Der 1. FC Bocholt ließ dem SC Wiedenbrück besonders nach einer furiosen zweiten Hälfte keine Chance. Der ein oder andere Wackler in der Defensive wurde nicht bestraft, stattdessen stellte der FCB seine außerordentliche Qualität im Angriff wieder unter Beweis.
Bocholt nahm die Favoritenrolle mit breiter Brust an und versuchte die Partie zunächst über lange Ballbesitzphasen zu bestimmen. Wiedenbrück lauerte fast ausschließlich auf Kontersituationen, die erste sich daraus ergebende Halbchance ließ Sebastian Mai schon früh liegen (2.).
Stattdessen belohnte sich der FCB seinerseits mit der ersten großen Torchance. Nach einer langen Ballbesitzphase brachte Patrick Kurzen den Ball von der rechten Seite hoch ins Zentrum, dort konnte Cedric Euschen die Kugel mit dem Kopf nur streifen. Diese hoppelte weiter zu Marvin Lorch, der am langen Pfosten trocken zur Führung abschloss (8.).
Die grundsätzlich eher simplen Waffen der Gäste – lange, vertikale Bälle in die Spitze – , sorgten beinahe für die schnelle Antwort. Einen Wiedenbrücker Befreiungsschlag wollte Maximilian Adamski cool mit der Brust auf Keeper Lucas Fox zurückspielen, doch Mai rauschte dazwischen und schloss aus kurzer Distanz ab. Fox rettete mit einer reaktionsschnellen Fußabwehr (18.). Bei der darauffolgenden Ecke musste der Luxemburger Schlussmann auch noch einen einen Kopfball von Nikola Aracic vereiteln (19.).
Danach geizte die Partie zunächst mit weiteren klaren Torraumszenen. Nach einem Querschläger von Aracic wurde es noch einmal kurz vor Halbzeitpfiff brandgefährlich, doch der Abwehrspieler war im Glück, die Kugel trottete am eigenen Tor nur vorbei (39.).
Nach dem Seitenwechsel drückte der FCB weiter aufs Gaspedal, Wiedenbrück musste sich fast ausschließlich nur auf die eigene Defensive fokussieren. Die erste knappe Viertelstunde ging es noch aus Sicht der Gäste gut, ehe die Schwatten die nächste Duftmarke setzten. Euschen schnappte sich nahe der Mittellinie die Kugel und ließ im vollen Tempo zwei Gegenspieler alt aussehen. Mit einem langen Steilpass fand er Lorch, der einen Haken nach innen schlug und den Ball schließlich clever an Marcel Hölscher vorbeispitzelte (63.).
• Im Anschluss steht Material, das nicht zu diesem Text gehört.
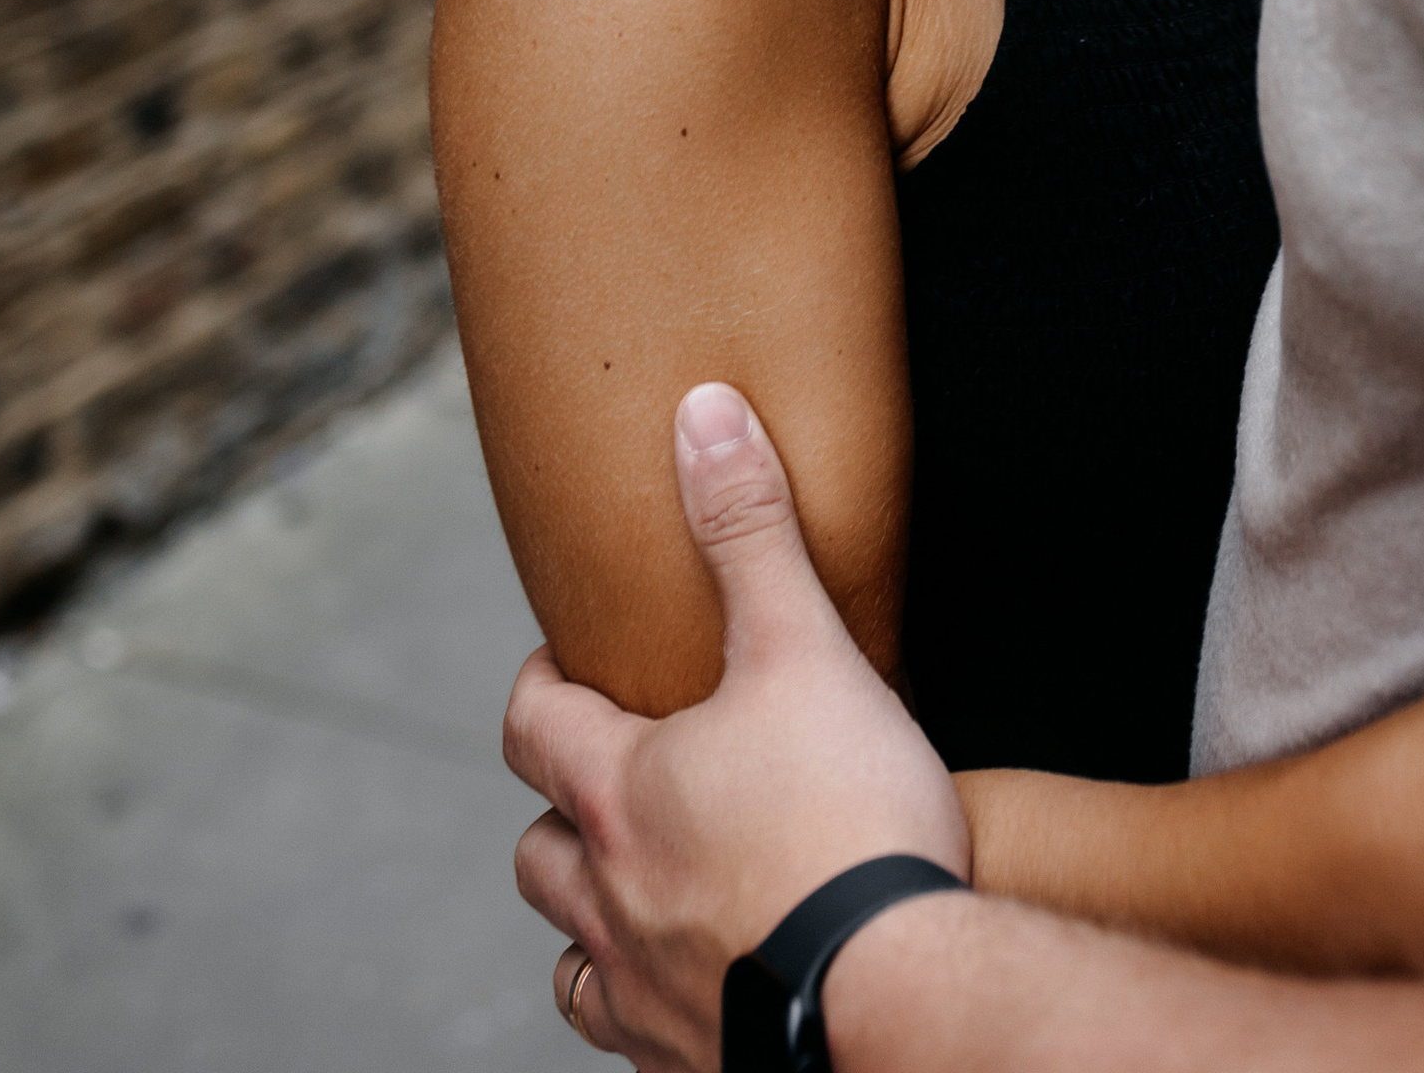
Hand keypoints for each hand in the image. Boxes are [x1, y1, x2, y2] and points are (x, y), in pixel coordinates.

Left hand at [507, 382, 968, 1067]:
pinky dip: (642, 1005)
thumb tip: (701, 415)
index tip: (573, 663)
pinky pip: (628, 1038)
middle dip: (561, 808)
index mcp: (624, 793)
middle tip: (609, 775)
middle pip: (539, 850)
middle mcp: (613, 898)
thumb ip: (752, 532)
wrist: (888, 996)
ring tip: (634, 889)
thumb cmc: (845, 824)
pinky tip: (687, 985)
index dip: (543, 685)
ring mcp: (644, 992)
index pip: (534, 724)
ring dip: (588, 919)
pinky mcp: (689, 1061)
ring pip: (570, 957)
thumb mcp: (803, 647)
Von Wiedenbrück kam weiter wenig bis gar nichts, es spielte im zweiten Durchgang nur noch der FCB. Arnold Budimbu behauptete sich im Mittelfeld und schickte Euschen mit einem etwas zu kurz geratenen Steilpass auf die Reise. Sein Nebenmann blieb in der Folge noch zwischenzeitlich am Gegner hängen, im zweiten Versuch feuerte er das Leder schließlich trocken ins Eck - 3:0 und gleichzeitig die endgültige Entscheidung (76.). Damit war die Blutung auf Seiten der Wiedenbrücker noch nicht ganz gestoppt. Auch der eingewechselte Johannes Dörfler durfte nach einem punktgenauen Abschluss ins untere, rechte Eck jubeln (83.). Danach war der Drops gelutscht. Aus Bocholter Sicht durfte man sich besonders über den ausbleibenden Gegentreffer freuen. Einmal mehr überzeugte die Offensivmaschinerie.
1. FC Bocholt – SC Wiedenbrück 4:0
1. FC Bocholt: Lucas Fox, Dawyn-Paul Donner, Julian Riedel, Jan Holldack, Bogdan Shubin (46. Nicolas Hirschberger), Maximilian Adamski, Marvin Lorch (79. Jonas Carls), Cedric Euschen (79. Johannes Dörfler), Patrick Kurzen (62. Philipp Hanke), Stipe Batarilo, Arnold Budimbu - Trainer: Gabriele Di Benedetto
SC Wiedenbrück: Marcel Hölscher, Christian Stabenau, Joel Udelhoven, Timo Kondziella, Nikola Aracic, Saban Kaptan (61. Finn Cramer), Mats Brune (39. Benjamin Friesen), Fabio Riedl, Konstantin Gerhardt (67. Marlon Lakämper), Davud Tuma (40. Vigo Wernet), Sebastian Mai (67. Matvey Obolkin) - Trainer: Sascha Mölders
Schiedsrichter: Tarik Damar
Tore: 1:0 Marvin Lorch (8.), 2:0 Marvin Lorch (63.), 3:0 Cedric Euschen (76.), 4:0 Johannes Dörfler (83.)